In this conference the writer strings together separate theories in order to postulate dreams as biological designs that prepare us for journeys through.

“I find that sometimes I’m able to control my dreams and sometimes I’m able to direct myself before going to sleep to dream about a certain subject. And… sometimes not,” states William Burroughs during a lecture he gave in Naropa University in 1980. The author explores interesting and potentially transcendental issues surrounding the realm of dreams. He states that he was able to experience lucid dreams with the advice of Don Juan Matus, Carlos Castaneda’s teacher, who believed that the most important thing is to look at your hands during a dream; consciously focusing on observing them will enable you to realise that you are dreaming and you will “wake up in your dream”.

Burroughs, evidently fascinated by lucid dreaming, speaks of an experiment where researchers deprived their subjects of sleep and realised that, if done for long periods of time, the volunteers would die. They understood that dreams (and not merely sleep) are a biological necessity. Parting from this idea, Burroughs quotes Timothy Leary by saying that the following step, after having lucid dreams, is going to space. According to the author, if the human body is too dense for the conditions of outer space, we have a more fitting and weightless model: our astral body. “I think that the purpose of dreams is to prepare us for space and this is why they are a biological necessity. Whether the dream body is able to exist separately from the physical one, that is something that needs to be studied”, he asserts.
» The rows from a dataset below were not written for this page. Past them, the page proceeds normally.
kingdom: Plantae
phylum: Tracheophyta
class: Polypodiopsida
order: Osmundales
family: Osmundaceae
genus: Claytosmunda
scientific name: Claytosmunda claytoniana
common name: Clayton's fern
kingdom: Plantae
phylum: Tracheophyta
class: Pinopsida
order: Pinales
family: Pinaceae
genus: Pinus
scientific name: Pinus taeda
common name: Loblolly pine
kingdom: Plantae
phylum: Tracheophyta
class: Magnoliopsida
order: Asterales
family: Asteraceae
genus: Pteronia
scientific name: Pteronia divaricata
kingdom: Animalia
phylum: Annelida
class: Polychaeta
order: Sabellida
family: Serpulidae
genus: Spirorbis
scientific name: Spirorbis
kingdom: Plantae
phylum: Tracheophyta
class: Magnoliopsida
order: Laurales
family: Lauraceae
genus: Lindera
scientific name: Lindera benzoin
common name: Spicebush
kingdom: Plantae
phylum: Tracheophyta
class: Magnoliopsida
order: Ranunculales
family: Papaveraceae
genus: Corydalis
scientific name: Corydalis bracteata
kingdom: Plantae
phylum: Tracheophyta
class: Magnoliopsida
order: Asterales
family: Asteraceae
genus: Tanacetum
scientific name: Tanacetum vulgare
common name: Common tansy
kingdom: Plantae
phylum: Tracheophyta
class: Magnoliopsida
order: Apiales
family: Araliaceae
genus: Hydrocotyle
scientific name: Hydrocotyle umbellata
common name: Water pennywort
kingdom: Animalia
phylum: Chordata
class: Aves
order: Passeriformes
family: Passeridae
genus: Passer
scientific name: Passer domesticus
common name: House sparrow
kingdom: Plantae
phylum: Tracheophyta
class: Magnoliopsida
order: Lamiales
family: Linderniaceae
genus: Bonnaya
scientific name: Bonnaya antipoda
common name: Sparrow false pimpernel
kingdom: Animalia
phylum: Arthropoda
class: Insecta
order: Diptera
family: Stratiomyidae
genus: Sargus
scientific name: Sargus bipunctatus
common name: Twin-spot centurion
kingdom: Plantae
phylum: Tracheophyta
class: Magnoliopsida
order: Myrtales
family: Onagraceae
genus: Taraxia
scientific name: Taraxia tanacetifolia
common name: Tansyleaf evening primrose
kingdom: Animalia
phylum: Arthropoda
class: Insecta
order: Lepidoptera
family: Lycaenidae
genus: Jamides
After this, and perhaps the most poetic aspect of his conference, Burroughs reminds us of the English engineer, John Dunne, who discovered that dreams contain references of the future the dreamer will experience (Dunne published his findings in An Experiment with Time, 1924). The engineer stressed that certain references in a dream could not be traced back to the event but to the moment the subject learns of the event. For example, when we dream of an earthquake or a fire, we are not dreaming of the event but the moment when we realize it has happened, usually through a photograph in the newspaper or a newscast. In other words, we dream of our future timeline. It’s like dreaming with someone and then running into them: a premonition.

What Burroughs suggests is that the dream is biologically designed to prepare us, for many things, including space. Just like there are theories that suggest that babies are unable to feed themselves and walk until they have had enough dreams, adults could be trained for space. So, being able to “wake up in our dreams” or to direct them towards that point, is one of the forms of evolution that allow us to explore what our body prevents us from doing.